DATURA ARBOREA Linn.                                                                                               ANGEL’S TRUMPET

 

Brugmansia arborea Steud

 

Local names: Trompeta (Tag.); borrachero, floripondio (Sp.); angel’s trumpet (Engl.).

 

Angel’s trumpet was very recently introduced into the Philippines. It is cultivated  in Baguio for ornamental purposes where it grows well, though it is a native of Peru and Chile.

This ornamental plant is a small tree growing in Baguio to a height of usually 3 meters and sometimes more. The leaves are ovate-lanceolate, 13 to 18 centimeters long, and 6 to 8 centimeters wide, with pointed tip, unequal, obtuse or rounded base, and with entire and hairy margins. The flowers are creamy-white, pendulous, musklike in odor, and very large and showy being 18 to 22 centimeters long. The calyx is tubular, entire and spathelike. The corolla-tube is cylindrical and has very long lobes. The plant does not fruit generally in Baguio.

According to Wehmer it contains the alkaloids hyoscyamine and scopolamine. The leaves, flowers, stems, and roots contain scopolamine and some hyoscyamine. The seeds contain scopolamine and hyoscyamine, while the stem has much hyoscyamine and a little scopolamine, and the roots have some atropine and a little hyoscyamine. The leaves contain scopolamine 0.444 percent.

Martinez quotes Dr. J. Saldaña, who claims to have found an alkaloid in the leaves, which he calls floripondine.

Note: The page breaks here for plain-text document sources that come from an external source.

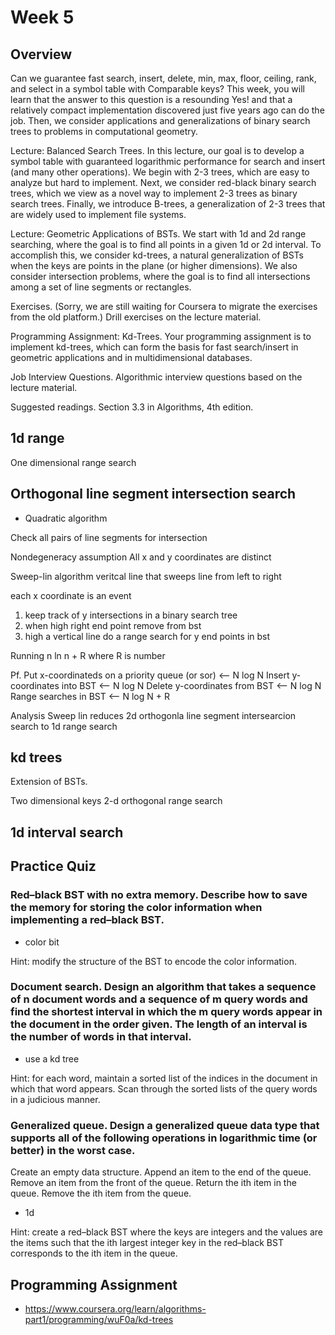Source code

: * Week 5
** Overview

Can we guarantee fast search, insert, delete, min, max, floor,
ceiling, rank, and select in a symbol table with Comparable keys? This
week, you will learn that the answer to this question is a resounding
Yes! and that a relatively compact implementation discovered just five
years ago can do the job. Then, we consider applications and
generalizations of binary search trees to problems in computational
geometry.

Lecture: Balanced Search Trees. In this lecture, our goal is to
develop a symbol table with guaranteed logarithmic performance for
search and insert (and many other operations). We begin with 2-3
trees, which are easy to analyze but hard to implement. Next, we
consider red-black binary search trees, which we view as a novel way
to implement 2-3 trees as binary search trees. Finally, we introduce
B-trees, a generalization of 2-3 trees that are widely used to
implement file systems.

Lecture: Geometric Applications of BSTs. We start with 1d and 2d range
searching, where the goal is to find all points in a given 1d or 2d
interval. To accomplish this, we consider kd-trees, a natural
generalization of BSTs when the keys are points in the plane (or
higher dimensions). We also consider intersection problems, where the
goal is to find all intersections among a set of line segments or
rectangles.

Exercises. (Sorry, we are still waiting for Coursera to migrate the
exercises from the old platform.) Drill exercises on the lecture
material.

Programming Assignment: Kd-Trees. Your programming assignment is to
implement kd-trees, which can form the basis for fast search/insert in
geometric applications and in multidimensional databases.

Job Interview Questions. Algorithmic interview questions based on the
lecture material.

Suggested readings. Section 3.3 in Algorithms, 4th edition.

** 1d range
One dimensional range search

** Orthogonal line segment intersection search
- Quadratic algorithm
Check all pairs of line segments for intersection

Nondegeneracy assumption
All x and y coordinates are distinct

Sweep-lin algorithm
veritcal line that sweeps line from left to right

each x coordinate is an event

1. keep track of y intersections in a binary search tree
2. when high right end point remove from bst
3. high a vertical line
   do a range search for y end points in bst 


Running n ln n + R where R is number 

Pf.
Put x-coordinateds on a priority queue (or sor) <-- N log N
Insert y-coordinates into BST <-- N log N
Delete y-coordinates from BST <-- N log N
Range searches in BST <-- N log N + R

Analysis
Sweep lin reduces 2d orthogonla line segment intersearcion search to 1d range search

** kd trees
Extension of BSTs. 

Two dimensional keys
2-d orthogonal range search

** 1d interval search

** Practice Quiz

*** Red–black BST with no extra memory. Describe how to save the memory for storing the color information when implementing a red–black BST.

- color bit
Hint: modify the structure of the BST to encode the color information.

*** Document search. Design an algorithm that takes a sequence of n document words and a sequence of m query words and find the shortest interval in which the m query words appear in the document in the order given. The length of an interval is the number of words in that interval.

- use a kd tree

Hint: for each word, maintain a sorted list of the indices in the document in which that word appears. Scan through the sorted lists of the query words in a judicious manner.


*** Generalized queue. Design a generalized queue data type that supports all of the following operations in logarithmic time (or better) in the worst case.

Create an empty data structure.
Append an item to the end of the queue.
Remove an item from the front of the queue.
Return the ith item in the queue.
Remove the ith item from the queue.

- 1d

Hint: create a red–black BST where the keys are integers and the values are the items such that the ith largest integer key in the red–black BST corresponds to the ith item in the queue.

** Programming Assignment
- https://www.coursera.org/learn/algorithms-part1/programming/wuF0a/kd-trees
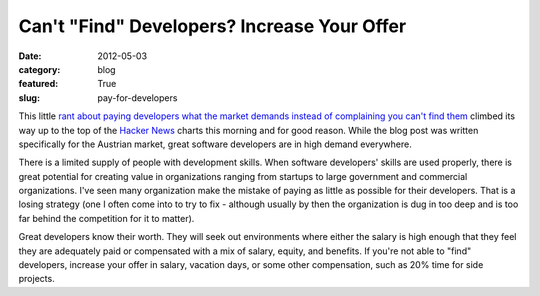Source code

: Can't "Find" Developers? Increase Your Offer
============================================

:date: 2012-05-03
:category: blog
:featured: True
:slug: pay-for-developers

This little 
`rant about paying developers what the market demands instead of complaining you can't find them <http://www.irrlicht3d.org/pivot/entry.php?id=1295>`_
climbed its way up to the top of the 
`Hacker News <http://news.ycombinator.com/>`_ charts this morning and for
good reason. While the blog post was written specifically for the Austrian
market, great software developers are in high demand everywhere.

There is a limited supply of people with development skills. When 
software developers' skills are used properly, there is great potential 
for creating value in organizations ranging from startups to large 
government and commercial organizations. I've seen many organization make
the mistake of paying as little as possible for their developers. That
is a losing strategy (one I often come into to try to fix - although
usually by then the organization is dug in too deep and is too far behind
the competition for it to matter).

Great developers know their worth. They will seek out environments where
either the salary is high enough that they feel they are adequately
paid or compensated with a mix of salary, equity, and benefits. If you're 
not able to "find" developers, increase your offer in salary, vacation 
days, or some other compensation, such as 20% time for side projects.
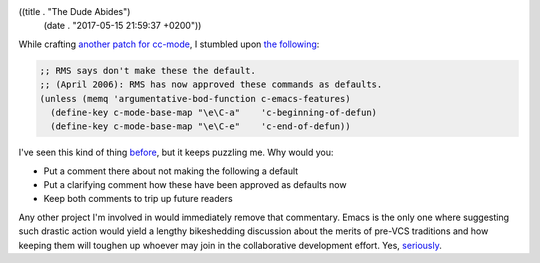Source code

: ((title . "The Dude Abides")
 (date . "2017-05-15 21:59:37 +0200"))

While crafting `another patch for cc-mode`_, I stumbled upon `the
following`_:

.. code:: elisp

    ;; RMS says don't make these the default.
    ;; (April 2006): RMS has now approved these commands as defaults.
    (unless (memq 'argumentative-bod-function c-emacs-features)
      (define-key c-mode-base-map "\e\C-a"    'c-beginning-of-defun)
      (define-key c-mode-base-map "\e\C-e"    'c-end-of-defun))

I've seen this kind of thing before_, but it keeps puzzling me.  Why
would you:

- Put a comment there about not making the following a default
- Put a clarifying comment how these have been approved as defaults
  now
- Keep both comments to trip up future readers

Any other project I'm involved in would immediately remove that
commentary.  Emacs is the only one where suggesting such drastic
action would yield a lengthy bikeshedding discussion about the merits
of pre-VCS traditions and how keeping them will toughen up whoever may
join in the collaborative development effort.  Yes, seriously_.

.. _another patch for cc-mode: https://debbugs.gnu.org/cgi/bugreport.cgi?bug=26658
.. _the following: http://git.savannah.gnu.org/cgit/emacs.git/tree/lisp/progmodes/cc-mode.el?id=d23a486ba27405acfda67a4dc387ade5e399a29b#n305
.. _before: http://emacshorrors.com/posts/legal-limit.html
.. _seriously: https://lists.gnu.org/archive/html/emacs-devel/2016-03/msg00210.html
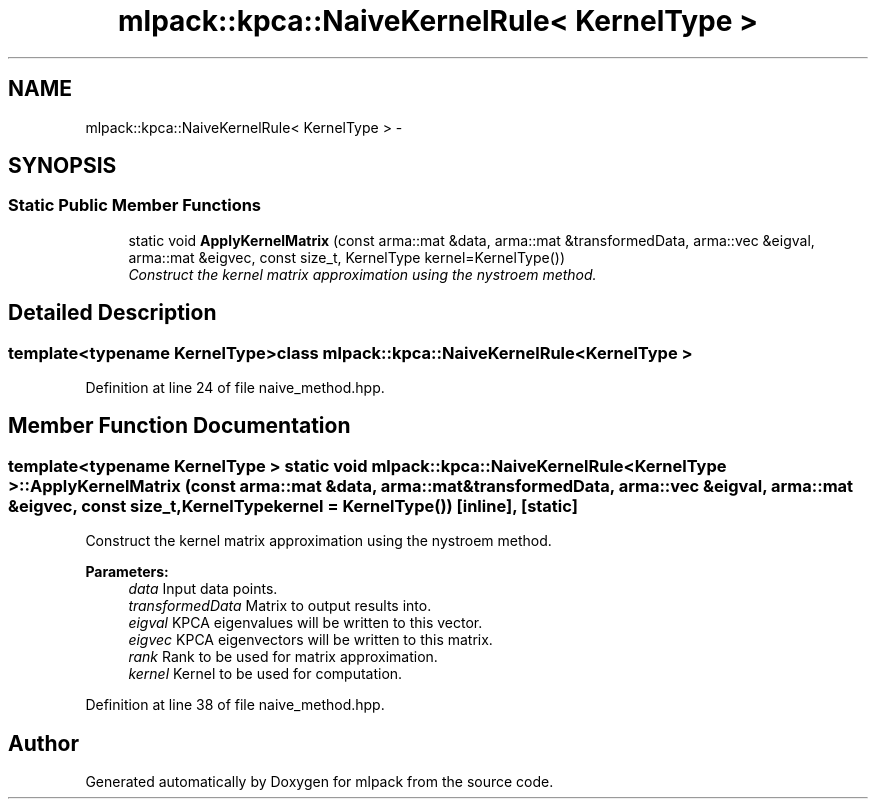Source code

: .TH "mlpack::kpca::NaiveKernelRule< KernelType >" 3 "Sat Mar 14 2015" "Version 1.0.12" "mlpack" \" -*- nroff -*-
.ad l
.nh
.SH NAME
mlpack::kpca::NaiveKernelRule< KernelType > \- 
.SH SYNOPSIS
.br
.PP
.SS "Static Public Member Functions"

.in +1c
.ti -1c
.RI "static void \fBApplyKernelMatrix\fP (const arma::mat &data, arma::mat &transformedData, arma::vec &eigval, arma::mat &eigvec, const size_t, KernelType kernel=KernelType())"
.br
.RI "\fIConstruct the kernel matrix approximation using the nystroem method\&. \fP"
.in -1c
.SH "Detailed Description"
.PP 

.SS "template<typename KernelType>class mlpack::kpca::NaiveKernelRule< KernelType >"

.PP
Definition at line 24 of file naive_method\&.hpp\&.
.SH "Member Function Documentation"
.PP 
.SS "template<typename KernelType > static void \fBmlpack::kpca::NaiveKernelRule\fP< KernelType >::ApplyKernelMatrix (const arma::mat &data, arma::mat &transformedData, arma::vec &eigval, arma::mat &eigvec, const size_t, KernelTypekernel = \fCKernelType()\fP)\fC [inline]\fP, \fC [static]\fP"

.PP
Construct the kernel matrix approximation using the nystroem method\&. 
.PP
\fBParameters:\fP
.RS 4
\fIdata\fP Input data points\&. 
.br
\fItransformedData\fP Matrix to output results into\&. 
.br
\fIeigval\fP KPCA eigenvalues will be written to this vector\&. 
.br
\fIeigvec\fP KPCA eigenvectors will be written to this matrix\&. 
.br
\fIrank\fP Rank to be used for matrix approximation\&. 
.br
\fIkernel\fP Kernel to be used for computation\&. 
.RE
.PP

.PP
Definition at line 38 of file naive_method\&.hpp\&.

.SH "Author"
.PP 
Generated automatically by Doxygen for mlpack from the source code\&.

The National Medical Institute of Mexico analyzed the leaves and flowers in 1911 with the following results:

 

Analysis of the leaves

 

Percent

Resin

4.72

Fats

2.08

Tannic acid

1.30

Glucose

1.00

Gummy principles

9.70

Dextrin

2.20

Cellulose

53.34

Mineral salts

15.80

Atropine

0.02

Moisture

98.40

 

 

Chemical composition of the flowers

 

Percent

Fats

1.82

Resin

1.82

Tannic acid

0.16

Glucose

8.09

Alkaloid

0.012

Gummy principles

10.96

Substance allied to dextrin

2.50

Cellulose

63.67

Moisture and others not dozed

10.968

 

 

 

Martinez says that more alkaloid is found in the bark (0.025 per cent).

The leaves are official in the Mexican (3,4) Pharmacopoeias.

According to Martinez, in Peru, Chile, and other parts of South America a poultice is made of the leaves and is applied externally to accelerate suppuration of boils and to relieve pain. Martinez says that the plant could be used for belladonna if given in a double or treble dose.